Summary: [OSP17][OVN][IPv6][TLS-E] The connection/ping to a FIP does not work
Product: Red Hat OpenStack Reporter: Marian Krcmarik <mkrcmari>
Component: openstack-neutronAssignee: Jakub Libosvar <jlibosva>
Status: CLOSED DUPLICATE QA Contact: Eran Kuris <ekuris>
Severity: high Docs Contact:
Priority: urgent    
Version: 17.0 (Wallaby)CC: chrisw, jlibosva, oblaut, scohen, skaplons, spower
Target Milestone: ---Keywords: AutomationBlocker, Regression, TestOnly, Triaged
Target Release: ---   
Hardware: Unspecified   
OS: Unspecified   
Whiteboard:
Fixed In Version: Doc Type: If docs needed, set a value
Doc Text:
Story Points: ---
Clone Of: Environment:
Last Closed: 2023-01-11 20:27:20 UTC Type: Bug
Regression: --- Mount Type: ---
Documentation: --- CRM:
Verified Versions: Category: ---
oVirt Team: --- RHEL 7.3 requirements from Atomic Host:
Cloudforms Team: --- Target Upstream Version:
Embargoed:
Bug Depends On: 2119194    
Bug Blocks:    

Description Marian Krcmarik 2022-08-31 20:32:09 UTC
Description of problem:
THe FIP address of a newly created VM is not responsive on a DNC/Spine&Leaf environment with overcloud network on IPv6 and TLS-E with OVN as networking backend. It does not work even on a central site/stack so I assume the fact It's multistack DCN env does not really play a significant role. I did not observe the problem on the almost identical IPv4 based job with the only change of overcloud control plane networks being IPv4 and not IPv6.
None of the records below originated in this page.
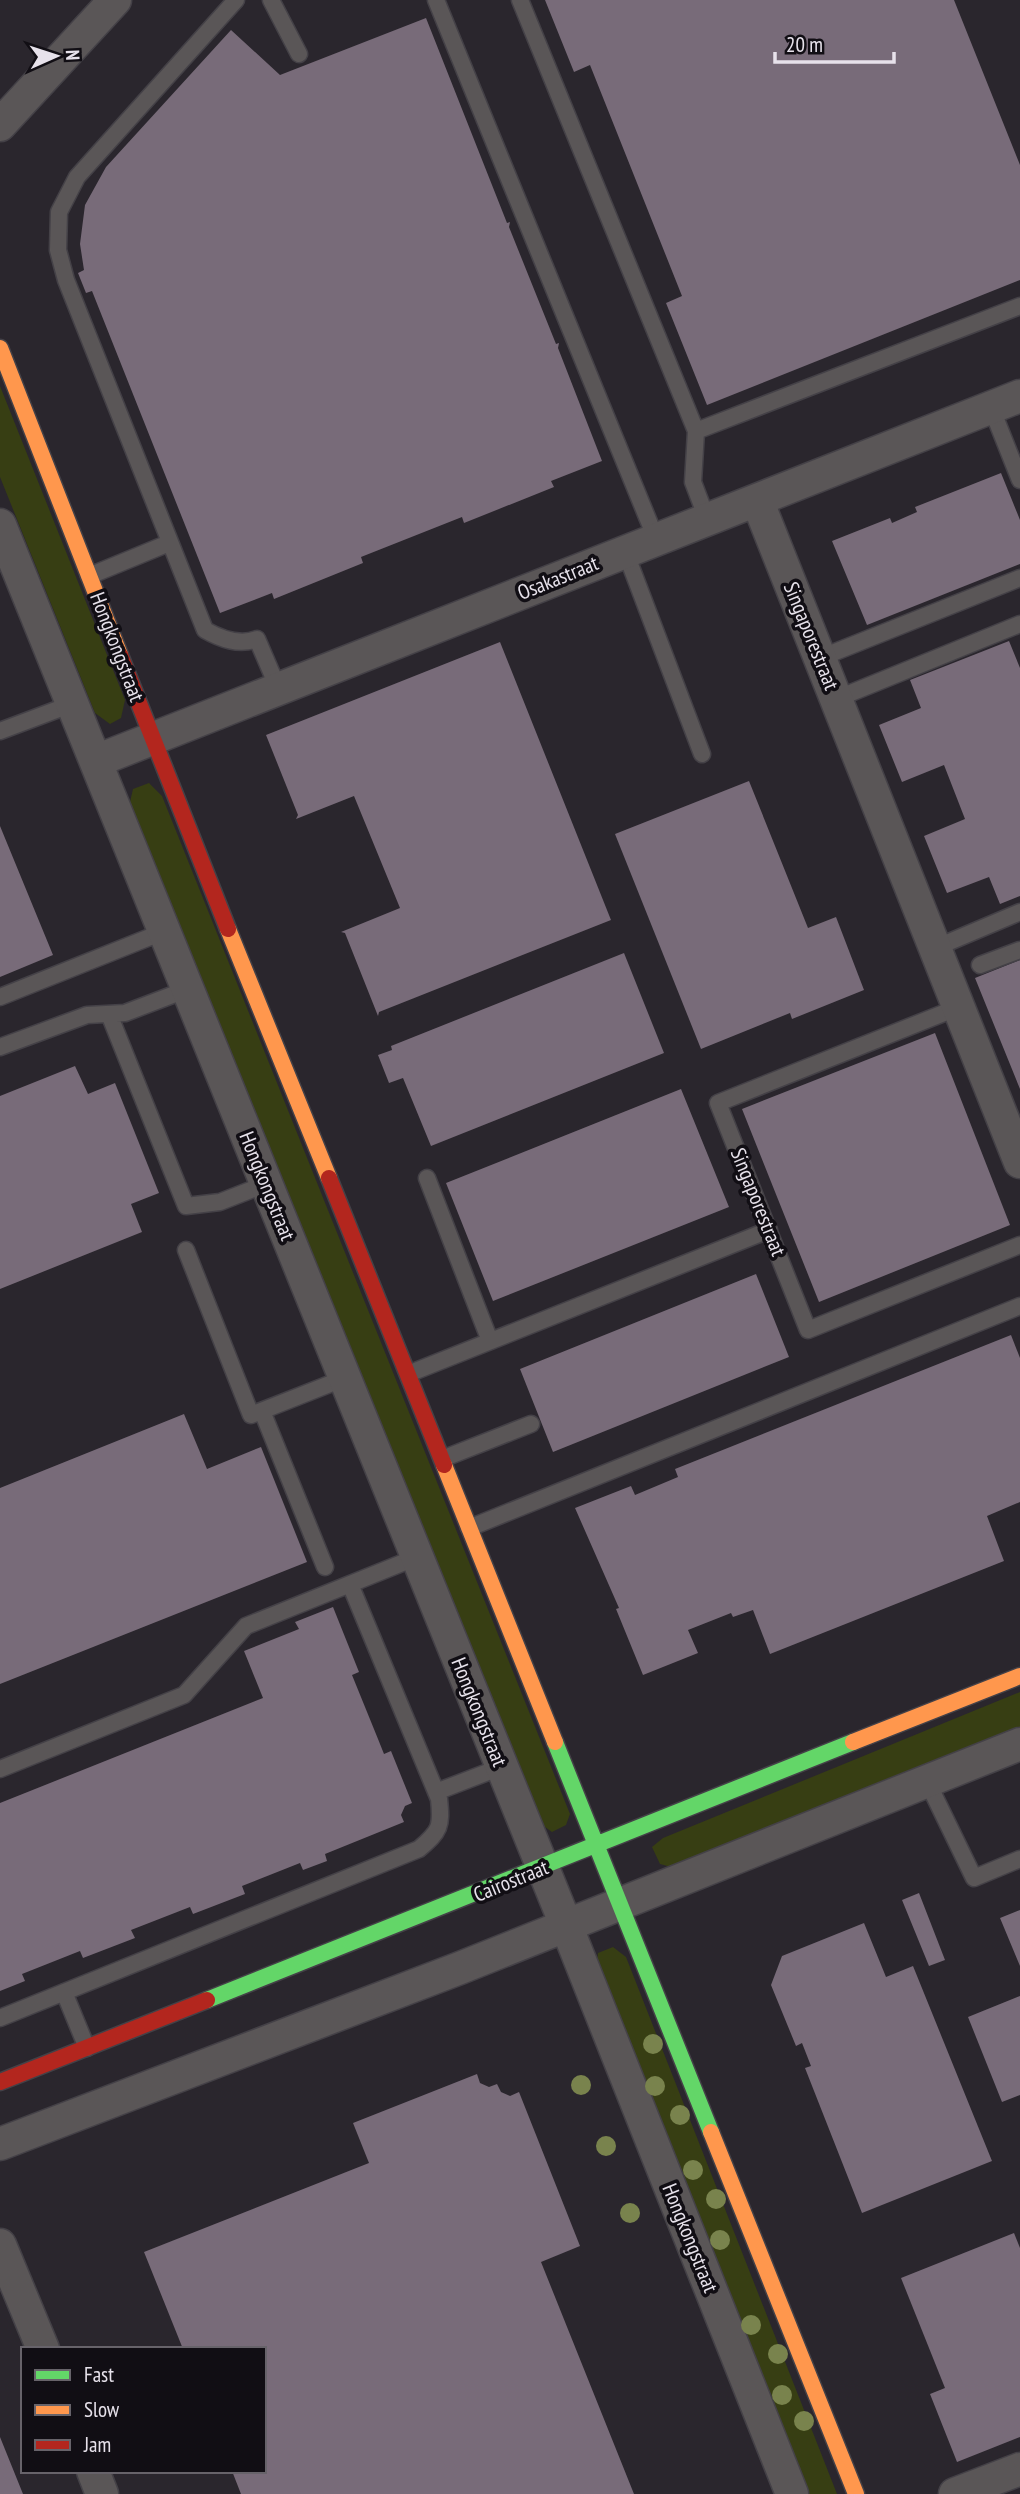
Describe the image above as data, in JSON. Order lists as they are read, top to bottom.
{
  "streets": {
    "street": [
      "Osakastraat",
      "Singaporestraat",
      "Hongkongstraat",
      "Cairostraat"
    ]
  },
  "crossings": [
    ["Osakastraat", "Singaporestraat"],
    ["Osakastraat", "Hongkongstraat"],
    ["Hongkongstraat", "Cairostraat"]
  ],
  "legend": ["Fast", "Slow", "Jam"],
  "scale_bar": "20 m",
  "north": "right"
}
Miro T. and Kuba L. made some debugging and the reason was identified as:
icmp pings are arriving to the VM responding but its response never made it back to the undercloud(ping requester). We discovered that this is due to the router not having arp entries for the undercloud. One way to force the "arp learn" is to ping the router GW IP from undercloud.

I'll provide some logs and references in next comment, If a live env for debugging is needed I can provide that too.
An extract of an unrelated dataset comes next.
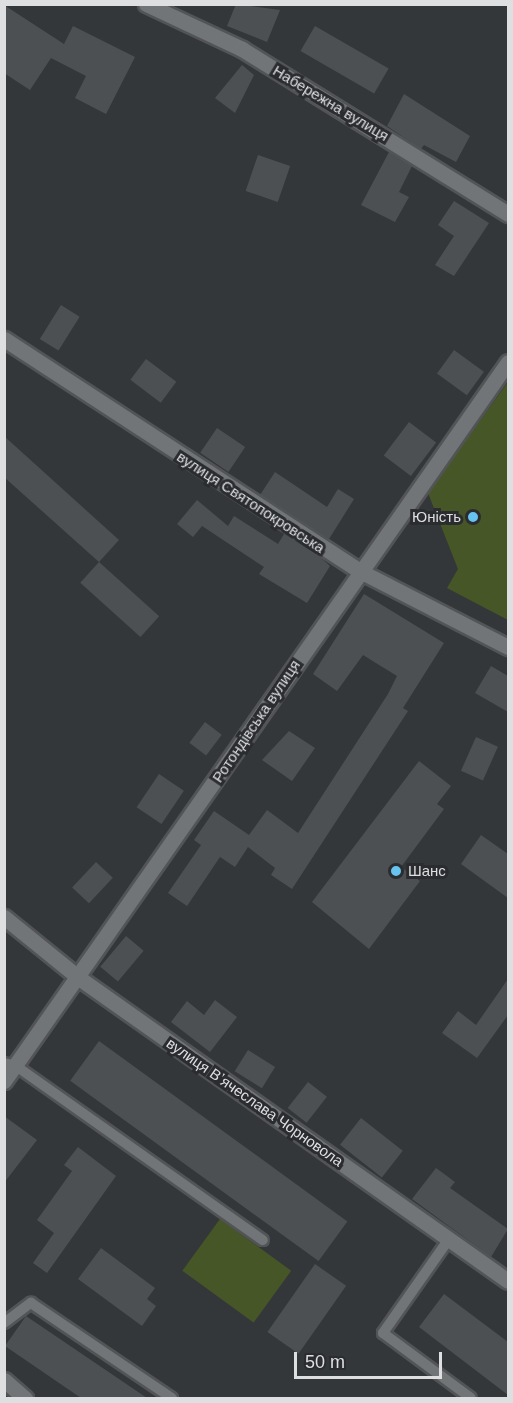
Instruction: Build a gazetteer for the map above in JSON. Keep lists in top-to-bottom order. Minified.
{"streets":{"street":["Набережна вулиця","вулиця Святопокровська","Ротондівська вулиця","вулиця Вʼячеслава Чорновола"]},"crossings":[["вулиця Святопокровська","Ротондівська вулиця"],["Ротондівська вулиця","вулиця Вʼячеслава Чорновола"]],"places":["Юність","Шанс"],"scale_bar":"50 m"}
Version-Release number of selected component (if applicable):
python3-neutronclient-7.3.0-0.20220707060727.4963c7a.el9ost.noarch
python3-neutron-lib-2.10.2-0.20220712120440.6bbae46.el9ost.noarch
python3-neutron-18.4.1-0.20220705190435.5258354.el9ost.noarch
openstack-neutron-common-18.4.1-0.20220705190435.5258354.el9ost.noarch
openstack-neutron-18.4.1-0.20220705190435.5258354.el9ost.noarch
openstack-neutron-ml2-18.4.1-0.20220705190435.5258354.el9ost.noarch

How reproducible:
Always

Steps to Reproduce:
1. Deploy OSP17.0 DCN (Spine&Leaf) with OVN network backend, overcloud networks on IPv6 and TLS-E
2. Create a VM on a the central site and associate a FIP with the VM
3. Ping the FIP of the VM

Actual results:
The ping is lost

Expected results:
Successful connection to the FIP as It works on identical setup wth IPv4.

Additional info:
It could be that the problem is in the underlying infrastructure since this particular setup was never tested by anyone imo. The same setup but with OVS as network backend works on 16.2 tho.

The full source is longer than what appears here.